02 · Information Architecture

Redesigning Navigation for
1,255 Pages and 4 Million Visits

A global HR platform had a structural navigation problem nobody had formally identified. When a How-To Guides redesign required merging two content systems into one, an earlier IA initiative became the foundation for a platform-wide solution.

1,255 Pages unified
4M Monthly visits
19 Languages
  • Information Architecture
  • Navigation Design
  • Global Scale
  • Localization
  • Content Strategy
Role
Lead UX Designer
Context
Global internal HR platform
Collaborators
Content producers, Engineering, Web developers
Disclosure
NDA — IA diagrams anonymized

Navigation that worked — until the content outgrew it

Policy pages had category navigation — content was organized and browsable within sections. Role-based access was already handled: perspectives ensured each user only saw content targeted to them. But there was no visible indicator of audience on the page itself. A manager reading a manager-only policy had no clear signal that the content was exclusive to them. An existing toggle could hide targeted content entirely, but nothing surfaced the audience at a glance. The solution added a clear eyebrow label above the policy title — making content targeting explicit without changing how access worked.

On mobile, the experience was more disjointed. Policy navigation lived inside the top hamburger menu — the same menu used for site-wide navigation. To reach policy-specific navigation, users had to scroll past the site nav first. The mechanism existed. Finding it reliably didn’t.

“Access was already right. Clarity and structure weren’t.”

How-To Guides had breadcrumb navigation — enough to trace back up the hierarchy, but no sidebar index of related pages. Moving between guides required full page changes. With a new internal tool driving a significant increase in How-To volume, breadcrumbs alone wouldn’t scale. The content was growing. The navigation model wasn’t built for it.

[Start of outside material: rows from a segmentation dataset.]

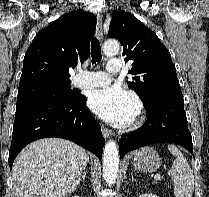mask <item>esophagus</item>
Listing matches in <instances>:
<instances>
[{"label":"esophagus","instance_id":"obj_1","mask_svg":"<svg viewBox=\"0 0 209 197\" xmlns=\"http://www.w3.org/2000/svg\"><path fill=\"white\" fill-rule=\"evenodd\" d=\"M97 36L100 40L103 39V26H102V16L100 14H97ZM102 134L105 138H109L113 136L112 130L102 127L101 128Z\"/></svg>","mask_w":209,"mask_h":197}]
</instances>
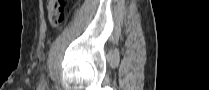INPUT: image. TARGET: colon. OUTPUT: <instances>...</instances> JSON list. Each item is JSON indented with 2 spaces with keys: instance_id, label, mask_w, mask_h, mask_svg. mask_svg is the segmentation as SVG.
Here are the masks:
<instances>
[{
  "instance_id": "obj_1",
  "label": "colon",
  "mask_w": 209,
  "mask_h": 90,
  "mask_svg": "<svg viewBox=\"0 0 209 90\" xmlns=\"http://www.w3.org/2000/svg\"><path fill=\"white\" fill-rule=\"evenodd\" d=\"M65 0H50L48 1V20L54 27L60 26L66 19Z\"/></svg>"
}]
</instances>
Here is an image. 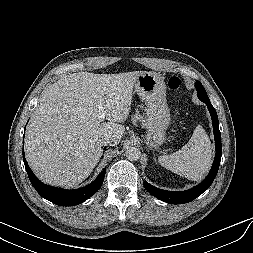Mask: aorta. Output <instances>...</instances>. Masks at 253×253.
Listing matches in <instances>:
<instances>
[{"label":"aorta","instance_id":"1","mask_svg":"<svg viewBox=\"0 0 253 253\" xmlns=\"http://www.w3.org/2000/svg\"><path fill=\"white\" fill-rule=\"evenodd\" d=\"M126 157L130 161H137L141 157V151L137 147H129L126 150Z\"/></svg>","mask_w":253,"mask_h":253}]
</instances>
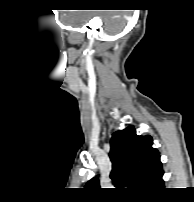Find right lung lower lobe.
<instances>
[{"label": "right lung lower lobe", "instance_id": "1", "mask_svg": "<svg viewBox=\"0 0 194 202\" xmlns=\"http://www.w3.org/2000/svg\"><path fill=\"white\" fill-rule=\"evenodd\" d=\"M163 189H164V187L161 188L160 190L154 192L153 195H158V194L162 193Z\"/></svg>", "mask_w": 194, "mask_h": 202}]
</instances>
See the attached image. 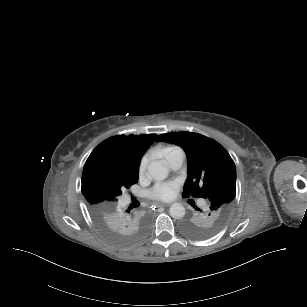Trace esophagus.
Segmentation results:
<instances>
[{"label": "esophagus", "instance_id": "1", "mask_svg": "<svg viewBox=\"0 0 307 307\" xmlns=\"http://www.w3.org/2000/svg\"><path fill=\"white\" fill-rule=\"evenodd\" d=\"M153 206L156 207V208H159V207H164L165 205L159 204V203H154Z\"/></svg>", "mask_w": 307, "mask_h": 307}]
</instances>
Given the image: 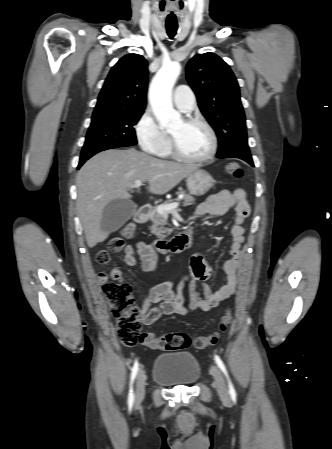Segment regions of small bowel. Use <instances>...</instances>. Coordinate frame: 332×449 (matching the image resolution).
<instances>
[{
  "instance_id": "obj_1",
  "label": "small bowel",
  "mask_w": 332,
  "mask_h": 449,
  "mask_svg": "<svg viewBox=\"0 0 332 449\" xmlns=\"http://www.w3.org/2000/svg\"><path fill=\"white\" fill-rule=\"evenodd\" d=\"M229 209L236 212V218L231 229L233 243L230 252L232 257L225 264L226 283L216 291L211 290L204 282L210 277L212 268L202 254H194L190 259L189 272L181 281V284L187 282L189 285V304L184 305L181 292L173 291V282L166 281L155 284L143 300L141 307L143 324L151 325L166 315H185L195 310L209 311L234 295L238 283V272L243 262L241 245L244 242V224L251 211L246 194L243 190H222L199 204L195 211V217L206 214L221 215ZM136 255L140 258L143 271L152 272L157 269L159 255L150 244L139 242L135 246L127 245L125 247V264L130 267L135 266L137 264ZM118 274V278L121 279L122 270L119 267Z\"/></svg>"
}]
</instances>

Four isolated sections — no shared navigation or taxonomy

Self-initiated

Prototyped early. Implemented when the need arrived.

The IA problem was identified, ideated, and presented as a potential enhancement — before a formal project existed. When a How-To Guides redesign later required merging two content platforms, the groundwork was a natural fit. Additional modifications enhanced the original idea further.

An early finding, waiting for the right moment

I mapped the existing content architecture independently — documenting how content types were siloed, where cross-linking failed, and what a unified taxonomy would need to support. The diagram that emerged was the first time the problem had been formally drawn. I brought it to stakeholders with a structural finding and a proposed solution attached. It was heard, and shelved.

The trigger came later: a How-To Guides redesign required merging How-To Guides content and policy pages into a single platform, unifying page formats and building a navigation system that could scale across both. The IA work done earlier became directly applicable — and the right moment to implement it had arrived.

With 30+ engineering tickets required in a single sprint to account for breakpoints, edge cases, and UI consistency, the design decisions needed to be precise. That kind of scope rewards having done the structural thinking in advance.

Anonymized audit map — content types and navigation gaps

One platform, two content systems, one navigation model

The solution unified How-To Guides content and policy pages into a single platform — consistent page formats, a shared taxonomy, and a filterable navigation model that worked across both content types. Users can now filter by related topics without leaving the page. Content producers across both teams now have a single scalable system to build and maintain.

With 19 languages in scope, the navigation model could not depend on naming conventions or content-specific logic. Structure had to be semantic and language-agnostic — a constraint that shaped every system decision and made the design more rigorous, not more complicated.

The same content space — fragmented, then unified under one system

Filterable navigation — related topics and persistent sidebar index

Design constraints

  • Language-agnostic structure
  • 19 locales supported
  • 1,255 pages in scope
  • Maintainable by content producers

Navigation model

  • Filter by related topics
  • Persistent sidebar page index
  • Audience labeling (eyebrow)
  • Unified content taxonomy

One system. One standard.

An early IA initiative that became the structural foundation for a platform-wide redesign — unifying two content systems across 1,255 pages, 4 million monthly visits, and 19 languages.

1,255

Pages unified

All policy content navigable through a single coherent system, replacing four fragmented structures.

4M

Monthly visits

The scale of reach for an internal HR platform — navigation decisions felt by millions of employees globally.

19

Languages

Navigation architecture designed to be localization-ready from the start — semantic structure over language-specific logic.

30+

Engineering tickets

A single sprint scope to address all breakpoints, edge cases, and UI consistency across the unified platform.

The value of early thinking

The most useful thing about having done the IA work early was that when the How-To Guides redesign created the need for it, the thinking was already done. The initiative didn’t land immediately — but it was ready when the timing was right.

That kind of work — identifying a structural problem, proposing a solution, and maintaining the conviction to revisit it when the context shifts — is what lets cross-functional teams move faster when a large-scope project lands. Thirty-plus engineering tickets in a sprint is a lot less painful when the design decisions were made deliberately, not reactively.